I think the most misunderstood thing about, not just the Kings, but about every nation is that through time, our goals somehow get misplaced in the minds of others. As Latinos, we have progressed, overstepped barriers and are doing great things for the community. So brothers need to keep in mind where we came from, and to do our homework to know where to lead the Nation. If brothers don't stay in school and learn shit we will continue to be misunderstood. As the saying goes, "An illiterate person is a weak person, and a weak person has no place in this world."
What I'm preaching now is the same positive shit I wasn't trying to hear from King Jay and King Squirrel originally. That's funny in a way, but it's also serious. When I see brothers on the same negative shit I used to be on, I laugh and call 'em all types of shit.
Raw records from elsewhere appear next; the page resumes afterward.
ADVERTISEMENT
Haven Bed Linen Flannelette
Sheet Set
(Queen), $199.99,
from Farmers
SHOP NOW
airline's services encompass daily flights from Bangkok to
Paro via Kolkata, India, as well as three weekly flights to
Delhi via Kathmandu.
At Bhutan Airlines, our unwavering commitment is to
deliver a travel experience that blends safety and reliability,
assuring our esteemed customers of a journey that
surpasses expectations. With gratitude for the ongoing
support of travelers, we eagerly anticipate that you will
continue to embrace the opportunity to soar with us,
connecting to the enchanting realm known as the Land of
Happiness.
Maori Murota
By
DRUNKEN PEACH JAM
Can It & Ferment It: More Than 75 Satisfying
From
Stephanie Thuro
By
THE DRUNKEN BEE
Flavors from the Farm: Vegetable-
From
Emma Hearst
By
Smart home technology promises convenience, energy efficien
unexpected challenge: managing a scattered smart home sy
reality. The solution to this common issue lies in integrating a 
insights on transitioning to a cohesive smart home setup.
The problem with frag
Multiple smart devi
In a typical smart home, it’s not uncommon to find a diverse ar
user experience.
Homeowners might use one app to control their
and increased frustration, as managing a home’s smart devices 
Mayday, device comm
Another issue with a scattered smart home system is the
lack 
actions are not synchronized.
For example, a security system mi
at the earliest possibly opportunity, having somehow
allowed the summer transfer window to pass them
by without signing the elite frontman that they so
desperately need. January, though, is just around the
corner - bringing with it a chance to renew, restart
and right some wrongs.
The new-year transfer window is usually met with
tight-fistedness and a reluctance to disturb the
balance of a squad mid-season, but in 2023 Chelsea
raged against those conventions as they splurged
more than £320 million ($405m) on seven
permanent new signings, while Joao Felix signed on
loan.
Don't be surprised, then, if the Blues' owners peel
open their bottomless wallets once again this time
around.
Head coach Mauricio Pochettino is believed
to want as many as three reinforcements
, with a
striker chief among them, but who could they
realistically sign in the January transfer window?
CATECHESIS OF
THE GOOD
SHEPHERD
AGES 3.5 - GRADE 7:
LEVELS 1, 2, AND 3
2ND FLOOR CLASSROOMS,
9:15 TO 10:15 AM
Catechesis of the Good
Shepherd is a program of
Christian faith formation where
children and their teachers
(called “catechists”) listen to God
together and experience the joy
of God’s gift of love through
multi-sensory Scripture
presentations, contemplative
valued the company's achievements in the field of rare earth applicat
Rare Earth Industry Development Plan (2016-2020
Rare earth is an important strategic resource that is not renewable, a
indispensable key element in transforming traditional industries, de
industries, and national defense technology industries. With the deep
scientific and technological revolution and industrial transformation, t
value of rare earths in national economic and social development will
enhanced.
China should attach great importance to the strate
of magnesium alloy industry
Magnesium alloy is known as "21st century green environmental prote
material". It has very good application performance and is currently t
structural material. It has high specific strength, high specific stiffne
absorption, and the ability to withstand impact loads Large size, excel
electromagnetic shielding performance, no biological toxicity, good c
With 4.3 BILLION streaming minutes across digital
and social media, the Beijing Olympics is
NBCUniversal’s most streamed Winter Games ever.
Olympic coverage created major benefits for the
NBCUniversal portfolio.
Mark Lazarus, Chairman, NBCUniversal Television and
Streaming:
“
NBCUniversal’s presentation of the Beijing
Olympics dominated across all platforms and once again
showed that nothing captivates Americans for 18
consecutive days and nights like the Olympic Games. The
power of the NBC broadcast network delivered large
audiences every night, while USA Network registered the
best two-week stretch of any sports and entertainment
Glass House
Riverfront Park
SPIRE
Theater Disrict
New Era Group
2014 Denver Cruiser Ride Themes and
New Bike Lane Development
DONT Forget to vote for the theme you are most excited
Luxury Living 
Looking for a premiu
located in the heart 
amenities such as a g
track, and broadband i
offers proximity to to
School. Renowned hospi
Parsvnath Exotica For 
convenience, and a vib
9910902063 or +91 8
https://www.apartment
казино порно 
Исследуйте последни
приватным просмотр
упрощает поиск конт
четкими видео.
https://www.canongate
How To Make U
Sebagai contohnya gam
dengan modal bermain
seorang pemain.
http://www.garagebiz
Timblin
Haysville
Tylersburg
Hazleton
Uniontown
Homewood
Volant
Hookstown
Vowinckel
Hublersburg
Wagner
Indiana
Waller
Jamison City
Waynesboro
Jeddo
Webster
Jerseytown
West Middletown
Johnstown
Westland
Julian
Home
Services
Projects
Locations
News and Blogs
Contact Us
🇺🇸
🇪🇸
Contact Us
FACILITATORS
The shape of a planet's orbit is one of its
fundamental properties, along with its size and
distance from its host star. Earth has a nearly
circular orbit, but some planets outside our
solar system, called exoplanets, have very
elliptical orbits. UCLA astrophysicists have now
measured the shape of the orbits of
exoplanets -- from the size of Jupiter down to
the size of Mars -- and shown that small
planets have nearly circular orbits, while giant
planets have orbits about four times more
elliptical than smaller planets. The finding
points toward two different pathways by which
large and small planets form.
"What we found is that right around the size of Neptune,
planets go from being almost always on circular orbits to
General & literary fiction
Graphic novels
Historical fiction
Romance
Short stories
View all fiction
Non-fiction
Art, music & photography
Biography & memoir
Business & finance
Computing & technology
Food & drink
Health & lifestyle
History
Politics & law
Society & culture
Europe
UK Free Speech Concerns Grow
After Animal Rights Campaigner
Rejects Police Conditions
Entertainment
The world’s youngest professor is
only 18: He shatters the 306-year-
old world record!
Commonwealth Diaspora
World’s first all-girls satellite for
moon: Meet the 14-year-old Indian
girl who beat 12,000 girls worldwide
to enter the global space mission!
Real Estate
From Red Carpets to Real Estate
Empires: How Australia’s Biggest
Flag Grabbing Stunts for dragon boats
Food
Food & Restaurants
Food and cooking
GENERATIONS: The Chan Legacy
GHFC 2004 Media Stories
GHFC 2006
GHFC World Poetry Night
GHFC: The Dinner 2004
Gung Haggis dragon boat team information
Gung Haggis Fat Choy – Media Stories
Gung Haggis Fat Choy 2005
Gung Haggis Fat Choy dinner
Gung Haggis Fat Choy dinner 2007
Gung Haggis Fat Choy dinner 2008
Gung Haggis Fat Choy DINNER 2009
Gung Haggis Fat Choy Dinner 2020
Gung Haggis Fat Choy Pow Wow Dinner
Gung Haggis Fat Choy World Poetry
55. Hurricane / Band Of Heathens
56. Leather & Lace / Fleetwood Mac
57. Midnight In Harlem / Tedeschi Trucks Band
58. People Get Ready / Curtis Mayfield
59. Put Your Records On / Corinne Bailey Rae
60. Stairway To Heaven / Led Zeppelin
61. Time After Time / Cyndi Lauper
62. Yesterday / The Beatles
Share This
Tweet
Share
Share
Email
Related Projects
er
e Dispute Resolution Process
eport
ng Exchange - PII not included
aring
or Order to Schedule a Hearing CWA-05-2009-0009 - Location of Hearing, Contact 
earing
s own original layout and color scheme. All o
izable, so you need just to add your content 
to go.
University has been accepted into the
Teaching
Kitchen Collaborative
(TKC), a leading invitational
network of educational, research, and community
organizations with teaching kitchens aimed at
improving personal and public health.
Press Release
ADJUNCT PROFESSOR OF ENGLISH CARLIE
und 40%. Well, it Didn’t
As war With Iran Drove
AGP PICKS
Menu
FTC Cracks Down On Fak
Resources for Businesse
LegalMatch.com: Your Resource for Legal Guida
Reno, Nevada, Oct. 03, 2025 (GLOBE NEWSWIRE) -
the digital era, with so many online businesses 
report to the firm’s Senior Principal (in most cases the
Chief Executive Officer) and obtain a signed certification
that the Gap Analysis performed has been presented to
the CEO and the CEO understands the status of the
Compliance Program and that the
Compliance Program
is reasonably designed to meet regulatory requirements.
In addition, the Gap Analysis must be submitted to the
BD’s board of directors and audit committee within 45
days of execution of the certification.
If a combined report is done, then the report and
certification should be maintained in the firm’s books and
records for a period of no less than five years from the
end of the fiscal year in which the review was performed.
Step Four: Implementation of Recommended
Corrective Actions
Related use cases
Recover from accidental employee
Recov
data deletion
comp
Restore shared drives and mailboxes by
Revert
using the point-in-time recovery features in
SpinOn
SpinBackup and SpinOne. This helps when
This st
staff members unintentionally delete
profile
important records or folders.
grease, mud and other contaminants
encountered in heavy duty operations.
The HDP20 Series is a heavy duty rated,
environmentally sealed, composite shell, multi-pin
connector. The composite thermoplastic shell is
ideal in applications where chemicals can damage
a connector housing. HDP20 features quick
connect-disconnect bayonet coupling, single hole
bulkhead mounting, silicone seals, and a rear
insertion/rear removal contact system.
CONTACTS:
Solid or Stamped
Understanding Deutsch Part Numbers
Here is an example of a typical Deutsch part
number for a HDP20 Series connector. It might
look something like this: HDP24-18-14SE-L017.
But I bet, by the end of the day, they gonna see how ridiculous they once thought.
As far as the chances of me getting out of prison and going on that negative bullshit—hell nah, I got it all out of my system. I want to go to barber school, get my instructor's degree and open up a School-N-Shop. I'll probably call the barber shop "Dice 'em Up's." I want to invest some money in my mother's pocket so she can sit on her ass, get paid off me, travel and enjoy the rest of her life with her husband (when she gets one, haha). I also want to give my sisters some type of instruction so they don't have to follow behind boys like me. I wouldn't put up with that shit.
I got faith in God that someone will learn something from this. If any of the brothers I did time with read this, you know who you are. I love y'all.